Warum einige Akademiker Claudine Gay nur ungern als Plagiatorin bezeichnen

Ich habe mit Voss darüber gesprochen, wie es war, in das Harvard-Drama hineingezogen zu werden und warum die Akademiker so uneinig waren, wie sie Gays Taten beschreiben sollten. Unser Gespräch wurde aus Gründen der Klarheit gekürzt und bearbeitet.

War das, was Claudine Gay getan hat, ein Plagiat?

Was ich meinen Studenten beibringe und was die meisten Menschen in den Sozialwissenschaften ihren Studenten beibringen, ist, dass das Ausleihen großer Textteile oder der genauen Logik eines Absatzes ein Plagiat darstellt. Also ja, das ist technisch gesehen ein Plagiat.

Warum hängen Sie „technisch gesehen“ an den Anfang von „Plagiat“?

Ich verwende die Analogie der Geschwindigkeitsüberschreitung. Wenn Sie 57 Meilen pro Stunde auf einer Autobahn mit 55 Meilen pro Stunde fahren, handelt es sich technisch gesehen um eine Geschwindigkeitsüberschreitung. Aber wir erwarten nicht, dass die Strafverfolgungsbehörden jedes Mal hart durchgreifen, wenn das Verhalten die Grenze überschreitet. Das hier in Rede stehende Plagiat hat meiner Arbeit keinerlei Bedeutung entzogen. Es hat mir nicht den Wind aus den Segeln genommen. Es hat mich nicht davon abgehalten, etwas zu veröffentlichen. Und der Teil, den sie von uns nutzte, war in keiner Weise ein wesentlicher Bestandteil dessen, was ihre Forschung wichtig oder wertvoll machte.

Wie schwerwiegend war dieser Verstoß gegen die akademische Integrität?

Aus meiner Sicht war das, was sie tat, trivial – völlig belanglos. Das ist der Grund, warum ich so aktiv versucht habe, sie zu verteidigen.

Ändert die Tragweite der Anschuldigungen Ihre Einschätzung – die Tatsache, dass sie nicht nur Material aus Ihrer Arbeit kopiert hat, sondern mehrere Instanzen aus ihrer Arbeit?
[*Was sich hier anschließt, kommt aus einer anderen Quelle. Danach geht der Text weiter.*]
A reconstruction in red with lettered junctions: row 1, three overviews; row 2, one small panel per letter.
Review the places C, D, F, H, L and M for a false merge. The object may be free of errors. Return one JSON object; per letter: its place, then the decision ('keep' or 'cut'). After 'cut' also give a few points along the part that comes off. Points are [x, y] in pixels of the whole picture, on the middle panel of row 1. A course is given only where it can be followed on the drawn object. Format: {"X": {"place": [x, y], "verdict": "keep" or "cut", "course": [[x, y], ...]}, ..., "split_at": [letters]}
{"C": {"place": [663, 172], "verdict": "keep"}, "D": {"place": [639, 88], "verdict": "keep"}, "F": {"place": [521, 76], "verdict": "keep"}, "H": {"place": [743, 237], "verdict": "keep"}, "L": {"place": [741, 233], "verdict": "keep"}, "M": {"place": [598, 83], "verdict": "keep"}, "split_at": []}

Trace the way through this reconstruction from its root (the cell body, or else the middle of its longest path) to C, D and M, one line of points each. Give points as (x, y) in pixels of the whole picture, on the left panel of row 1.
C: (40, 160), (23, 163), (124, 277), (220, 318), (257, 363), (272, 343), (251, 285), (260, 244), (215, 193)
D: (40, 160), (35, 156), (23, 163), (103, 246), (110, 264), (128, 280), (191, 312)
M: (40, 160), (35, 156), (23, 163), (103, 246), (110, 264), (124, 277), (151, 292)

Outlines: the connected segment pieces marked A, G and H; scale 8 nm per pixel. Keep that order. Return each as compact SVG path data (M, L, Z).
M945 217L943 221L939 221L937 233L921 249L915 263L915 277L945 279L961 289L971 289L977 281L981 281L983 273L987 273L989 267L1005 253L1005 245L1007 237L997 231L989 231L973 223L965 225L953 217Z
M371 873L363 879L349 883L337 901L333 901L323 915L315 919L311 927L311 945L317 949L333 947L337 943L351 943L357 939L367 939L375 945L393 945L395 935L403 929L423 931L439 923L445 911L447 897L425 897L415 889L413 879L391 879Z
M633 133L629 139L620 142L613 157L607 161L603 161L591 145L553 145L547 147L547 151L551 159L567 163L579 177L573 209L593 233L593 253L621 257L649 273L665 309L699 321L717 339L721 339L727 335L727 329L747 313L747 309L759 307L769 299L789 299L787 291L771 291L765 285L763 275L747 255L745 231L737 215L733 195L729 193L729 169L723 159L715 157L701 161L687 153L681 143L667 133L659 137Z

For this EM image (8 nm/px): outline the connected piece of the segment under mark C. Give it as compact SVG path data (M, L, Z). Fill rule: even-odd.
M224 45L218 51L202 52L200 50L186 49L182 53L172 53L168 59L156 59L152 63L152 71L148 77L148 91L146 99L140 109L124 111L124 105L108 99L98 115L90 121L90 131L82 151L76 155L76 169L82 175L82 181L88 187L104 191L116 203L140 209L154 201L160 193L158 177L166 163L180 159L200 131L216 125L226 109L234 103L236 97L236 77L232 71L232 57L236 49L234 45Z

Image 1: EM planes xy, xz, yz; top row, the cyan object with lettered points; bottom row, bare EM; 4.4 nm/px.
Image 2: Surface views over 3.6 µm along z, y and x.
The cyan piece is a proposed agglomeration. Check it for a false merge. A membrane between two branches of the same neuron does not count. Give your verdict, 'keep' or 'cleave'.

Ich habe sorgfältig versucht, nicht auf die Vorwürfe des Serienplagiats einzugehen, sondern auf den Teil, der mich betraf. Ich habe einen Interessenkonflikt, sowohl weil ich in der Vergangenheit mit Claudine in Kontakt stand, was die Leute glauben lassen könnte, ich wäre ihr gegenüber voreingenommen, als auch weil meine Arbeit Aufmerksamkeit erregte. Ich hatte davon profitiert, wenn ich moralische Empörung darüber vortäuschte. Daher könnten die Leute denken, ich hätte einen Interessenkonflikt in die andere Richtung.

Ich bin erstaunt darüber, wie klar Sie die Möglichkeit gesehen haben, in all dem einen Gewinn zu erzielen, den Sie verfolgen könnten: Wenn Sie diese Kampagne gegen Gay aufnehmen, könnten Sie beruflich und persönlich einiges daraus machen. Es ist so zynisch, aber es scheint auch richtig zu sein.

Ich weiß nicht, ob ich es klar gesehen habe. Als ich sah, dass tatsächlich kein nennenswertes Plagiat stattgefunden hatte, war mein Bauchgefühl, mich zu Claudines Verteidigung zu stürzen. Später sagten mir andere Leute: „Ich bewundere den Ansatz, den Sie gewählt haben – dass Sie nicht versucht haben, daraus Kapital zu schlagen.“ Und dann dämmerte es mir.

Glauben Sie, dass Gay von ihrem Job hätte entlassen werden sollen, anstatt zurücktreten zu dürfen? Und denken Sie, dass sie an der Harvard-Fakultät bleiben sollte?

Sie stellen mir diese größeren akademischen Fragen, die ich nicht gerne beantworten kann. Claudine Gay war eine äußerst erfolgreiche Politikwissenschaftlerin und Universitätsadministratorin. Ich bin im Schützengraben und unterrichte Einführungskurse für zweihundert Studenten. Diese Fragen, was mit Claudine Gay passieren soll – wir liegen weit über meiner Gehaltsstufe.

Als Journalist halte ich Plagiate für eine der schlimmsten Sünden, die ich begehen kann. Es wäre ein absoluter Albtraum, wenn ich aus Versehen die Arbeit von jemandem kopiere oder mir das vorgeworfen würde. Gibt es dieses Gefühl des Grauens bei Akademikern? War es dort, als Sie in Harvard waren?